This repository contains 5 projects about natural language processing.
This project focuses on how machine learning based MaxEnt classifier works in sentiment analysis.
- I investigated different feature sets for training (including using unigram features only, using bigram features only, using both unigram and bigram features, adding position information and adding parts of speed tagging) in order to obtain the best results in the classification.
- Information gain calculation was used to prevent from overfitting and the curse of dimensionality.
- Negations (e.g. not, isn’t) were handled by a preprocessing technique to improve the classification performance.
- The results were evaluated by accuracy, precision, recall and F-measure.
Built two FSAs:
- A deterministic FSA to recognize dates, e.g. 01/31/2015.
- A non-deterministic FSA, so the dates such as 1/31/2015 and 01/31/2015 could both be recognized.
A bigram language model and a trigram language model were built for the Brown corpus.
- Implemented Laplace smoothing.
- Implemented simple linear interpolation.
- Implement the deleted interpolation algorithm to estimate the interpolation weights using the held out corpus.
- Calculated the perplexity of the test set.
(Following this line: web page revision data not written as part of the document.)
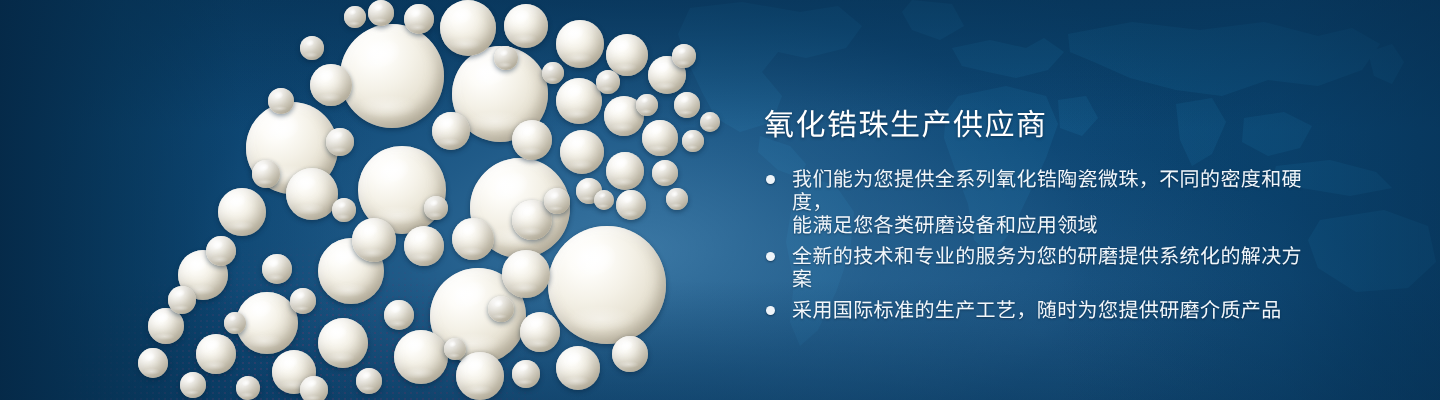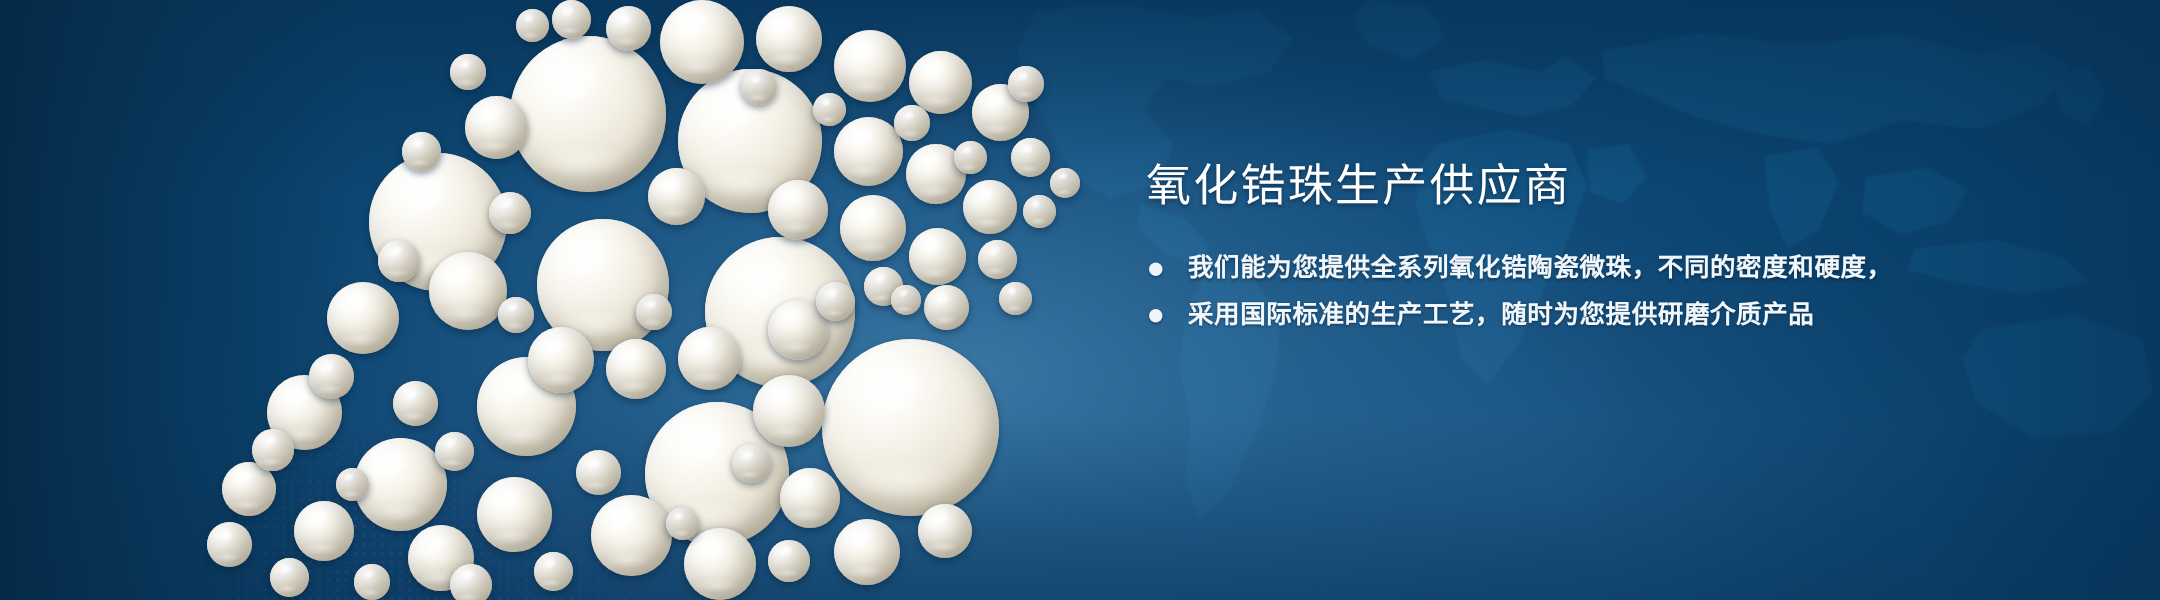--- a/index.html
+++ b/index.html
@@ -143,12 +143,11 @@
     position:relative;
     padding-left:30px;
     margin-bottom:8px;
-    font-size:17px;
+    font-size:20px;
     line-height:23px;
     color:#f2f7fb;
     letter-spacing:0.4px;
     text-shadow:0 1px 2px rgba(3,26,48,0.5);
-    font-weight:bold;
   }
   .bullet:last-child{margin-bottom:0;}
   .bullet-dot{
4. Part of Speech Tagging with Hidden Markov models
Build a Bigram HMM part-of-speech tagger.
- Implement the most common class algorithm as baseling algorithm.
- Trained the data, then calculated the percent ambiguity.
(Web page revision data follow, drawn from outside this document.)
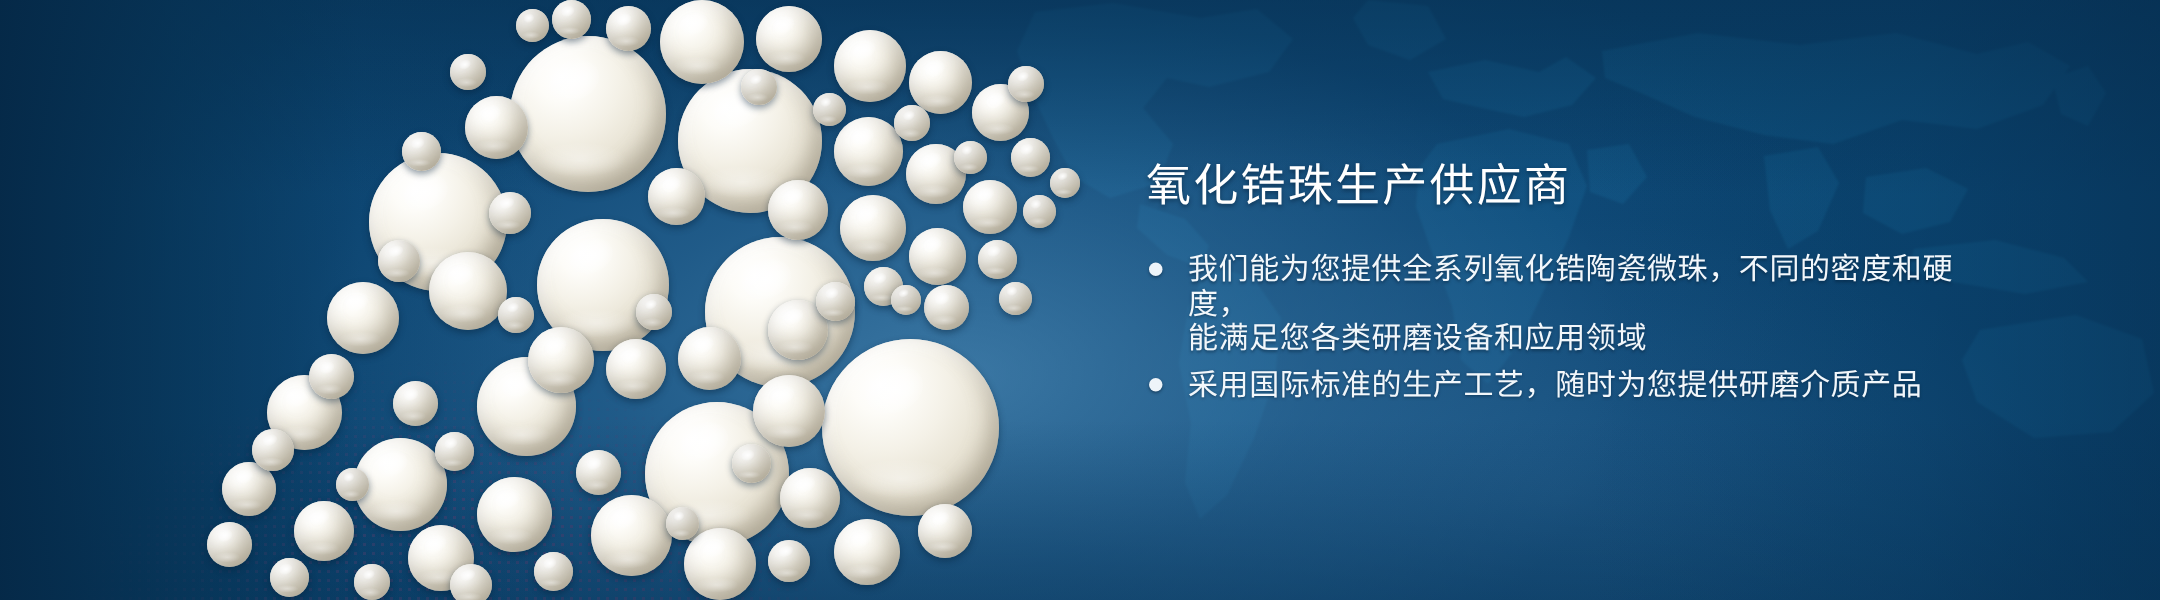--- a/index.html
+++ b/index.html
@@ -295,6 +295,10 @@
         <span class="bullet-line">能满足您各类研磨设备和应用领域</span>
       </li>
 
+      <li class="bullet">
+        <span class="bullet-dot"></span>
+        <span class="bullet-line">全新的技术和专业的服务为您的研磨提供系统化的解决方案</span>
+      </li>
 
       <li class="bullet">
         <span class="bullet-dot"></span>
- Implemented the Viterbi method for POS tagging a test sentence.
Built a Probabilistic Context-Free Grammars parser.
- Used preprocessed training set, learn a PCFG using the function induce_pcfg provided by NLTK’s grammar module.
- Implemented the probabilistic CKY algorithm for parsing a test sentence using learned PCFG.
- Added parent annotation to improve parsing performance.